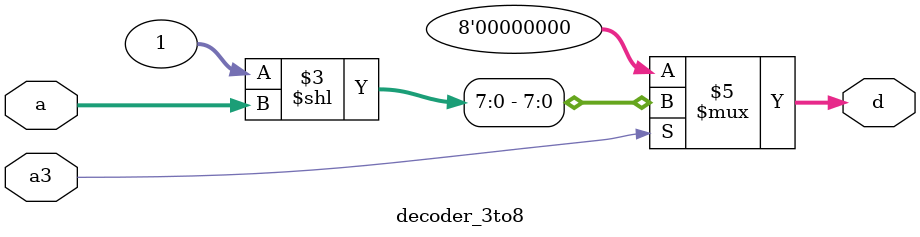
<source format=v>
module decoder_3to8

	(input [2:0] a,
	input a3,
	output reg [7:0] d
	);
	
	always @ (*) begin
		if (a3 == 1)
			d = 1 << a;
		else
			d = 0;
	end
	
endmodule 
</source>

**********

→ **WORK TASK**
Copy the listing above exactly, minus the pictures.

→ **RESPONSE BELOW**
<source format=v>
module decoder_3to8

	(input [2:0] a,
	input a3,
	output reg [7:0] d
	);
	
	always @ (*) begin
		if (a3 == 1)
			d = 1 << a;
		else
			d = 0;
	end
	
endmodule 
</source>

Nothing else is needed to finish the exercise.